How green everything is outside! Walking to work last week down the leafy lane that is now my 1.6 mile commute, I was struck by just how lush the vegetation is at this time of year. It seems to crowd in on the road from the hedges either side, insisting that you feel its presence and acknowledge your own existence as a part of nature. It is all just so green! And so full of vibrant energy. It's hard not to feel included and uplifted by Nature's enthusiasm at this time of year. Oh, there are flowers too, campions and buttercups and poppies in bloom, all very pretty and occasionally gaudy. But it is the foliage that impresses most upon my consciousness. It fills the world suddenly and like a welcome exuberant visitor entering your hallway, exerts its presence in your life and the places in which you live it.
I quite like being able to walk to work. Oh,. I miss my ten-mile-each-way commute by bicycle, partly because of the cake it allows me to consume with metabolic impunity. But also, I was fortunate for so many years to have a route which many would have gladly ridden for leisure. I miss that immensely and intensely. I shall have to get my fill of two-wheel happiness by more deliberate journeys.
And walking feels so slow. You cover such little ground with every stride. That said, it does therefore give you more occasion for reflection: A tiny cat with beautiful grey ocelot markings popping out of a garden to greet me, a buzzard soaring on a thermal as the morning sun heats some patch of tarmac and causes a column of hot air to rise to dizzying heights, the contained and wobbling muscularity of a lady cyclists bottom in grey lycra as she freewheels down the bumpy lane. Yes, certainly the senses appear keener to engage with the world and our instincts more responsive to what they encounter.
Oh, I have clouds on my mental horizon certainly. These are strange times and I miss my beautiful garden with its granny-bonnets and whispering black bamboo. But life goes on and no greater reminder of that could there be than the fecundity of verdant nature as Midsummer approaches.

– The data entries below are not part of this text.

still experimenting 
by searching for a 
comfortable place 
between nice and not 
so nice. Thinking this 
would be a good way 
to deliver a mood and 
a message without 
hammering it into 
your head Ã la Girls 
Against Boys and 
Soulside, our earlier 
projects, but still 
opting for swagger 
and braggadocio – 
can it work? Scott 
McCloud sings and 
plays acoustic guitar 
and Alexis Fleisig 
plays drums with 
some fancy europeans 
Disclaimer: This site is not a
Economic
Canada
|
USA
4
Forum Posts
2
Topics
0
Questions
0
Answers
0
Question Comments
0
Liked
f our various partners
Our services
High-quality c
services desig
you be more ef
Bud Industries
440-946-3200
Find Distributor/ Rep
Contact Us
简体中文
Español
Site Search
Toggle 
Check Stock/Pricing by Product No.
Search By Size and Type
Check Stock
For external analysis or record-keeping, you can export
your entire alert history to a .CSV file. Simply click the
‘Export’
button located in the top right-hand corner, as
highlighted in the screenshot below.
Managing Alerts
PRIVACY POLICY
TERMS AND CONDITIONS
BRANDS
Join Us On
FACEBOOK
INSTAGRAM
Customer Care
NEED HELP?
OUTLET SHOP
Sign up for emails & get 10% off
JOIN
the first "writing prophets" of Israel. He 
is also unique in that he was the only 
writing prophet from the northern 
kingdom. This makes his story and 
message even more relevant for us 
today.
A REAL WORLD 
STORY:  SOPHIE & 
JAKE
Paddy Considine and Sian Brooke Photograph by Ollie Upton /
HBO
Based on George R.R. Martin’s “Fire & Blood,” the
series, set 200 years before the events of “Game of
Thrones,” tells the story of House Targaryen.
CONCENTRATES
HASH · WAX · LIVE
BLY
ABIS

So, with my metaphorical tail held high, though my metaphysical ears only half-mast turned down, I trot happily towards whatever destiny this day holds for me. Perhaps somewhere on my route, I will meet a fellow traveler coming in the other direction but whose eyes and demeanour reveal to me that even from the opposite perspective, they too can see how glorious, despite the setbacks of fate and fortune, existence truly is.